EXTRAIT
■ ■ ■ ■

Intervention de Pierre N'Gahane

Réunion du 9 février 2015 à 19h00
Commission d'enquête sur la surveillance des filières et des individus djihadistes

Pierre N'Gahane, secrétaire général du Comité interministériel de prévention de la délinquance :

Il n'y a pas de profil type de personnes attirées par ce discours. Pourquoi s'accrochent-ils à cette branche ? Il y a la jeune fille qui tombe amoureuse d'un salafiste – qui lui-même devient recruteur – et qui est heureuse de vivre une aventure avant de se retrouver dans une situation dramatique. Il y a le jeune au parcours délinquant, sans père ni repère, selon une formule très utilisée par les services de la protection judiciaire de la jeunesse. Il y a celui qui voit le chômage frapper sa famille, une génération après l'autre, et qui a l'impression qu'il ne s'en sortira jamais. Il y a aussi des jeunes qui ont envie de se réaliser, certains d'entre eux ayant été refusés par l'armée qui a estimé que leur profil psychologique n'était pas bon. Nous trouvons tous ces profils, de la jeune fille naïve au dur à cuire.

Nos problèmes sociétaux percutent un phénomène international qui est amplifié par la situation actuelle au Proche-Orient. Si la situation internationale s'arrangeait, les départs pour la Syrie cesseraient, comme avaient cessé les départs pour l'Algérie ou la Bosnie, mais la lame de fond resterait. Il va falloir traiter nos questions internes : définir la place de l'islam dans le paysage laïc ; élaborer des normes sociales – selon la définition d'Émile Poulat – en matière de port de voile, de menu de cantine ou d'accès à la piscine ; répondre à l'enjeu social.

■ ■ ■ ■

Reprenez l'intervention de Pierre N'Gahane devant la commission d'enquête après sa dernière phrase et poursuivez-la.

Enregistrements issus d'une collection
■ ■ ■ ■

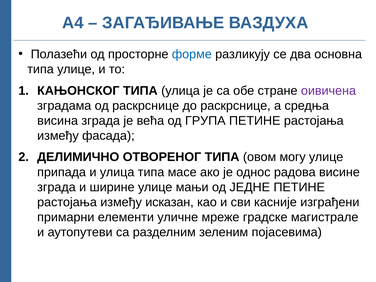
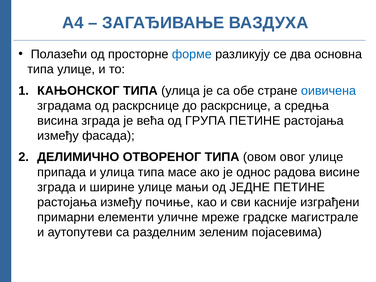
оивичена colour: purple -> blue
могу: могу -> овог
исказан: исказан -> почиње
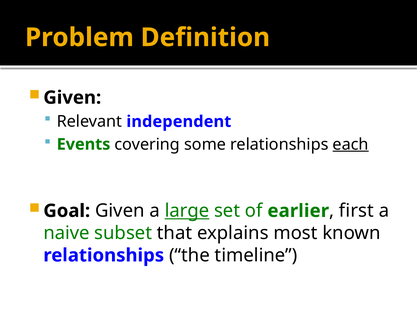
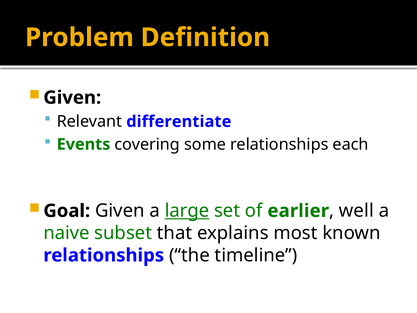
independent: independent -> differentiate
each underline: present -> none
first: first -> well
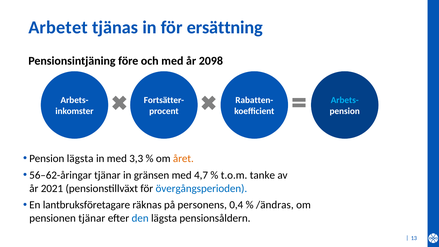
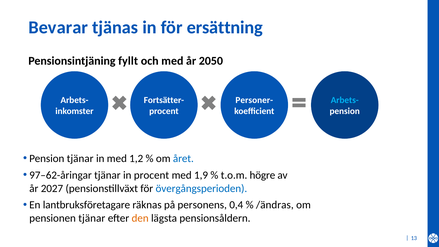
Arbetet: Arbetet -> Bevarar
före: före -> fyllt
2098: 2098 -> 2050
Rabatten-: Rabatten- -> Personer-
Pension lägsta: lägsta -> tjänar
3,3: 3,3 -> 1,2
året colour: orange -> blue
56–62-åringar: 56–62-åringar -> 97–62-åringar
in gränsen: gränsen -> procent
4,7: 4,7 -> 1,9
tanke: tanke -> högre
2021: 2021 -> 2027
den colour: blue -> orange
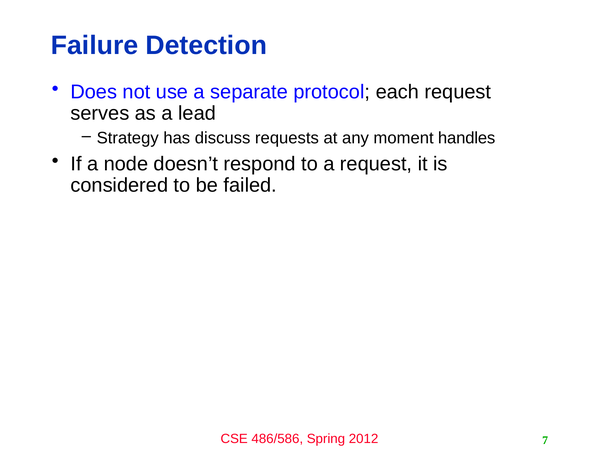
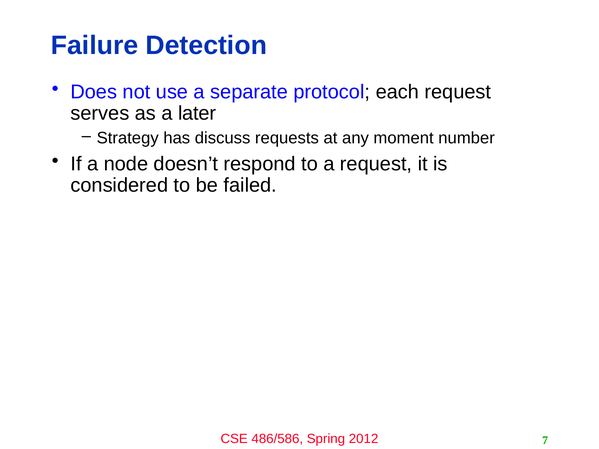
lead: lead -> later
handles: handles -> number
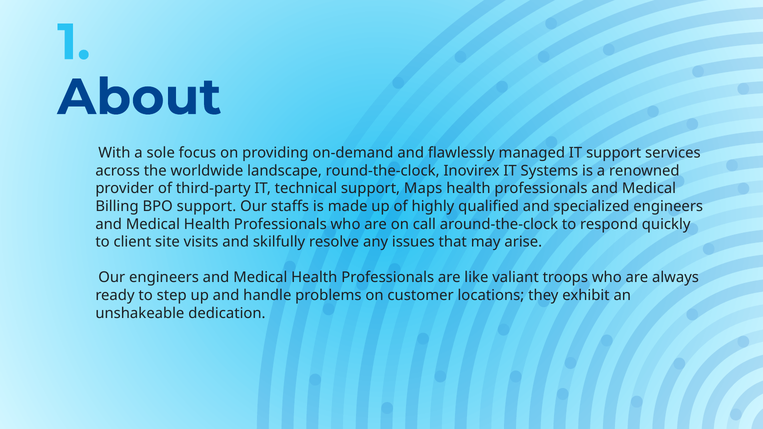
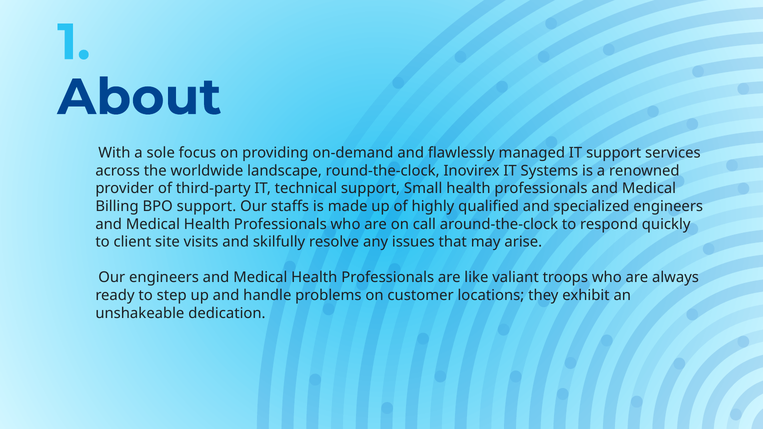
Maps: Maps -> Small
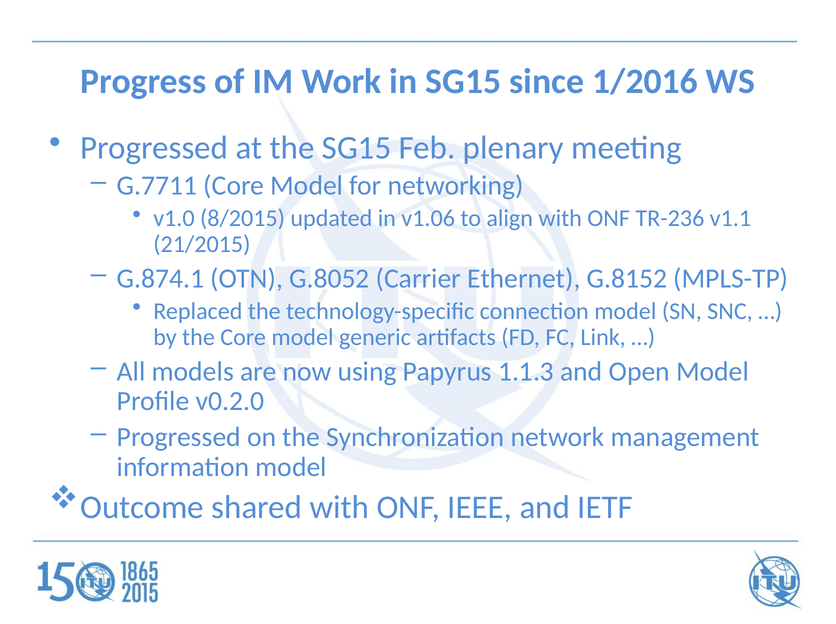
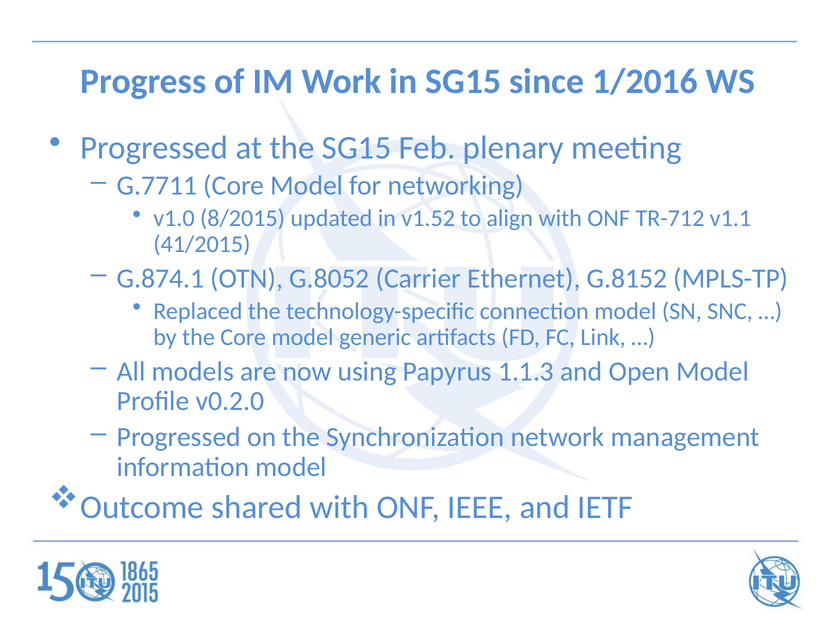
v1.06: v1.06 -> v1.52
TR-236: TR-236 -> TR-712
21/2015: 21/2015 -> 41/2015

■ ■ ■ ■

PRODUCTION ATTENDUE
Constatez-vous une désespérance de notre jeunesse ? me demandait un député. Je lui ai répondu par la négative, même si certains jeunes décrochent. Me vient à l'esprit le cas de cette jeune fille juive de quinze ans qui jouait de la musique classique et qui a basculé. L'apostasie est assez rare dans la communauté juive et on se demande ce qui a bien pu se passer. Je pense à cette autre jeune fille, issue d'une famille de culture arabo-musulmane de la classe moyenne. Le père a pleuré pendant les deux heures d'entretien, m'a expliqué que sa fille allait à la pêche avec lui, que sa fille aînée occupe un poste important dans un grand groupe de distribution. La famille était incapable de savoir ce qui avait pu se passer. Pour autant, chaque fois que nous avons creusé une situation, nous avons toujours trouvé un problème, un mal-être. De là à s'accrocher à une mouvance qui décapite, qui crucifie des gens… Comment peuvent-ils s'engager dans cette voie ?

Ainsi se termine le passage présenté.